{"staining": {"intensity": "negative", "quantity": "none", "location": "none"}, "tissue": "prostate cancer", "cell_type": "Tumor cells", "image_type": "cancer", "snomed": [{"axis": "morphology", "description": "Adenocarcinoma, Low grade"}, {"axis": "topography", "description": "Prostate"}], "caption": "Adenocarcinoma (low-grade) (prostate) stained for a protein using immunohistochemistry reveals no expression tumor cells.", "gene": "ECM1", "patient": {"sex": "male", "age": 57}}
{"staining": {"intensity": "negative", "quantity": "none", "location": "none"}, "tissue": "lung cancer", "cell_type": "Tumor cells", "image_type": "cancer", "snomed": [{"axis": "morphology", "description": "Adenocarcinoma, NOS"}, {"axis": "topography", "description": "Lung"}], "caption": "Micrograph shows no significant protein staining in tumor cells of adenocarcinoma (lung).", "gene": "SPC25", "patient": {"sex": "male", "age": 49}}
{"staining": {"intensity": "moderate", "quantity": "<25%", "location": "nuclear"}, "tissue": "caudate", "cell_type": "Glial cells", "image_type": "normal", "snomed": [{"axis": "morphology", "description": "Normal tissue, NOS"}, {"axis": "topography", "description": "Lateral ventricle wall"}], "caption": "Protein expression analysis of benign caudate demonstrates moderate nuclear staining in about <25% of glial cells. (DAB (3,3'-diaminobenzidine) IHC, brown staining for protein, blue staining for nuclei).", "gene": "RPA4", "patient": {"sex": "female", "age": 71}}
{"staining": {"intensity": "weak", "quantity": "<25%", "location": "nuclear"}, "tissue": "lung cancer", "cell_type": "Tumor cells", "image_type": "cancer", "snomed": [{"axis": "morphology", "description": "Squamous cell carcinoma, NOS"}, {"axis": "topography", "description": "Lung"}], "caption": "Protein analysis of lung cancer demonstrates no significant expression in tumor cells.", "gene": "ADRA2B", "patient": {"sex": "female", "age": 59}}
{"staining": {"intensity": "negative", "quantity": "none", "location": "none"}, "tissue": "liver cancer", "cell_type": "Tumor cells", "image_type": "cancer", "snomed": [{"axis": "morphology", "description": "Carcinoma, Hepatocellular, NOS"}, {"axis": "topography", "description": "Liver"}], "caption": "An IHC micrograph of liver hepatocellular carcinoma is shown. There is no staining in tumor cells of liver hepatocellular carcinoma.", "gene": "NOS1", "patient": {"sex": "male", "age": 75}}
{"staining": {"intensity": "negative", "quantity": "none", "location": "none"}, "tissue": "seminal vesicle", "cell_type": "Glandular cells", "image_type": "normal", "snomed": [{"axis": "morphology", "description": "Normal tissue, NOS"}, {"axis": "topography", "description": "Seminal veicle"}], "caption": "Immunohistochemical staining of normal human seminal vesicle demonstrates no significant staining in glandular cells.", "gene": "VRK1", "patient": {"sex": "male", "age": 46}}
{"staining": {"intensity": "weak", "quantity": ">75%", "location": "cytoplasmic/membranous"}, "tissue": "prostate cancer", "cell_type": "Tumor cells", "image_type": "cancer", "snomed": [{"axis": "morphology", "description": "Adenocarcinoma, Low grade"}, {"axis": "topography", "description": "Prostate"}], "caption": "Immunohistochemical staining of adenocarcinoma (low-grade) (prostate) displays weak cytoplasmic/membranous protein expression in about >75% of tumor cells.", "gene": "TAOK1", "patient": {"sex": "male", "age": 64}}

= TASK REQUIREMENTS =
The full listing is to be restated word for word.

= WRITTEN ANSWER =
{"staining": {"intensity": "negative", "quantity": "none", "location": "none"}, "tissue": "prostate cancer", "cell_type": "Tumor cells", "image_type": "cancer", "snomed": [{"axis": "morphology", "description": "Adenocarcinoma, Low grade"}, {"axis": "topography", "description": "Prostate"}], "caption": "Adenocarcinoma (low-grade) (prostate) stained for a protein using immunohistochemistry reveals no expression tumor cells.", "gene": "ECM1", "patient": {"sex": "male", "age": 57}}
{"staining": {"intensity": "negative", "quantity": "none", "location": "none"}, "tissue": "lung cancer", "cell_type": "Tumor cells", "image_type": "cancer", "snomed": [{"axis": "morphology", "description": "Adenocarcinoma, NOS"}, {"axis": "topography", "description": "Lung"}], "caption": "Micrograph shows no significant protein staining in tumor cells of adenocarcinoma (lung).", "gene": "SPC25", "patient": {"sex": "male", "age": 49}}
{"staining": {"intensity": "moderate", "quantity": "<25%", "location": "nuclear"}, "tissue": "caudate", "cell_type": "Glial cells", "image_type": "normal", "snomed": [{"axis": "morphology", "description": "Normal tissue, NOS"}, {"axis": "topography", "description": "Lateral ventricle wall"}], "caption": "Protein expression analysis of benign caudate demonstrates moderate nuclear staining in about <25% of glial cells. (DAB (3,3'-diaminobenzidine) IHC, brown staining for protein, blue staining for nuclei).", "gene": "RPA4", "patient": {"sex": "female", "age": 71}}
{"staining": {"intensity": "weak", "quantity": "<25%", "location": "nuclear"}, "tissue": "lung cancer", "cell_type": "Tumor cells", "image_type": "cancer", "snomed": [{"axis": "morphology", "description": "Squamous cell carcinoma, NOS"}, {"axis": "topography", "description": "Lung"}], "caption": "Protein analysis of lung cancer demonstrates no significant expression in tumor cells.", "gene": "ADRA2B", "patient": {"sex": "female", "age": 59}}
{"staining": {"intensity": "negative", "quantity": "none", "location": "none"}, "tissue": "liver cancer", "cell_type": "Tumor cells", "image_type": "cancer", "snomed": [{"axis": "morphology", "description": "Carcinoma, Hepatocellular, NOS"}, {"axis": "topography", "description": "Liver"}], "caption": "An IHC micrograph of liver hepatocellular carcinoma is shown. There is no staining in tumor cells of liver hepatocellular carcinoma.", "gene": "NOS1", "patient": {"sex": "male", "age": 75}}
{"staining": {"intensity": "negative", "quantity": "none", "location": "none"}, "tissue": "seminal vesicle", "cell_type": "Glandular cells", "image_type": "normal", "snomed": [{"axis": "morphology", "description": "Normal tissue, NOS"}, {"axis": "topography", "description": "Seminal veicle"}], "caption": "Immunohistochemical staining of normal human seminal vesicle demonstrates no significant staining in glandular cells.", "gene": "VRK1", "patient": {"sex": "male", "age": 46}}
{"staining": {"intensity": "weak", "quantity": ">75%", "location": "cytoplasmic/membranous"}, "tissue": "prostate cancer", "cell_type": "Tumor cells", "image_type": "cancer", "snomed": [{"axis": "morphology", "description": "Adenocarcinoma, Low grade"}, {"axis": "topography", "description": "Prostate"}], "caption": "Immunohistochemical staining of adenocarcinoma (low-grade) (prostate) displays weak cytoplasmic/membranous protein expression in about >75% of tumor cells.", "gene": "TAOK1", "patient": {"sex": "male", "age": 64}}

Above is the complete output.